* **Page excerpt**
Locus is one of the few magazines I read cover to cover. It’s packed full of news, interviews, conventions reports, color pics, enticing ads, and especially reviews of interest to me. For over 40 years it’s provided the most reliable and comprehensive coverage of the SF field on the market.
The June issue is crammed full of good stuff, including:
- A lengthy interview with John Kessel (The Moon and the Other)
- Winners of the Nebula and Bram Stoker Awards
- Complete US and British Forthcoming Books
- Review columns by Gardner Dozois, Rich Horton, Gary K. Wolfe, Faren Miller, Russell Letson, John Langan, Adrienne Martini, Liz Bourke, and others
One of the most interesting features for me was a spotlight on Scott H. Andrews, founding editor of the excellent Beneath Ceaseless Skies. Here’s a snippet:
I started BCS in 2008 because the F/SF short fiction field had no dedicated home for literary or character-driven secondary-world fantasy. There were lots of great literary fantasy, slipstream, and magical realism, and decades of great literary SF, but rarely were magazines publishing character-centered or stylistically bold fantasy set in invented worlds.

* **Information provided**

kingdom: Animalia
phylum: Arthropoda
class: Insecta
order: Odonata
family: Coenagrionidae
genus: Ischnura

* * *

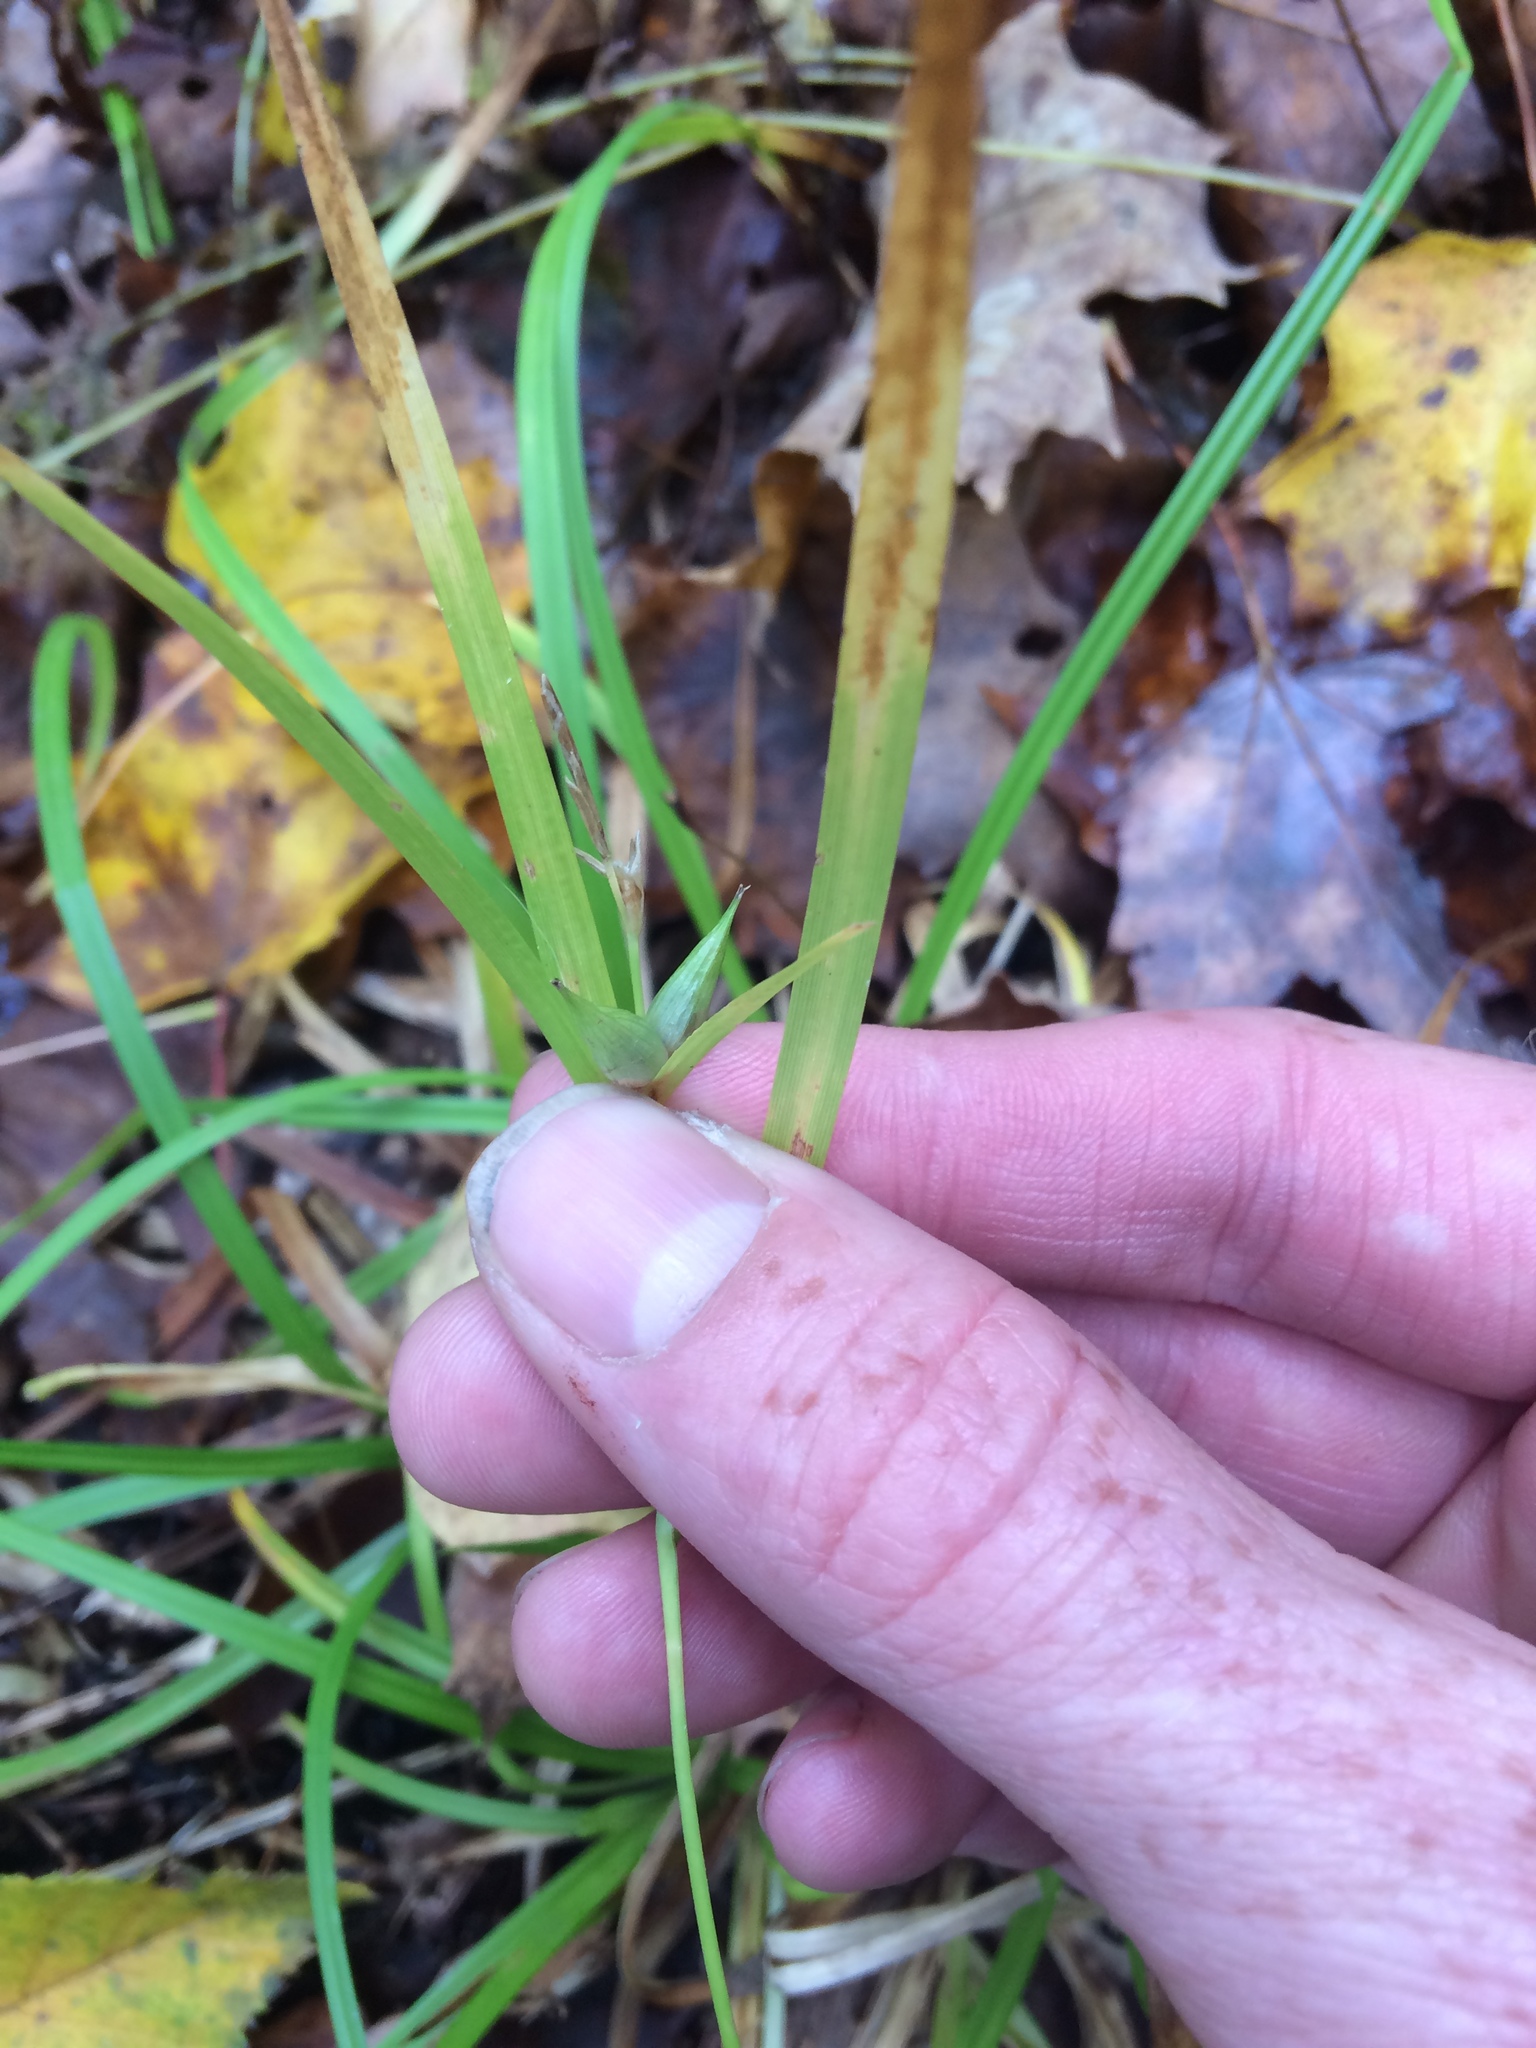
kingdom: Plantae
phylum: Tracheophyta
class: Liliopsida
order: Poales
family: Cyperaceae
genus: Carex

* **What needs to be done**
Please reproduce the text about Locus magazine word for word, from "- Winners of" up to and including "in invented worlds.".

* **Solution for this task**
- Winners of the Nebula and Bram Stoker Awards
- Complete US and British Forthcoming Books
- Review columns by Gardner Dozois, Rich Horton, Gary K. Wolfe, Faren Miller, Russell Letson, John Langan, Adrienne Martini, Liz Bourke, and others
One of the most interesting features for me was a spotlight on Scott H. Andrews, founding editor of the excellent Beneath Ceaseless Skies. Here’s a snippet:
I started BCS in 2008 because the F/SF short fiction field had no dedicated home for literary or character-driven secondary-world fantasy. There were lots of great literary fantasy, slipstream, and magical realism, and decades of great literary SF, but rarely were magazines publishing character-centered or stylistically bold fantasy set in invented worlds.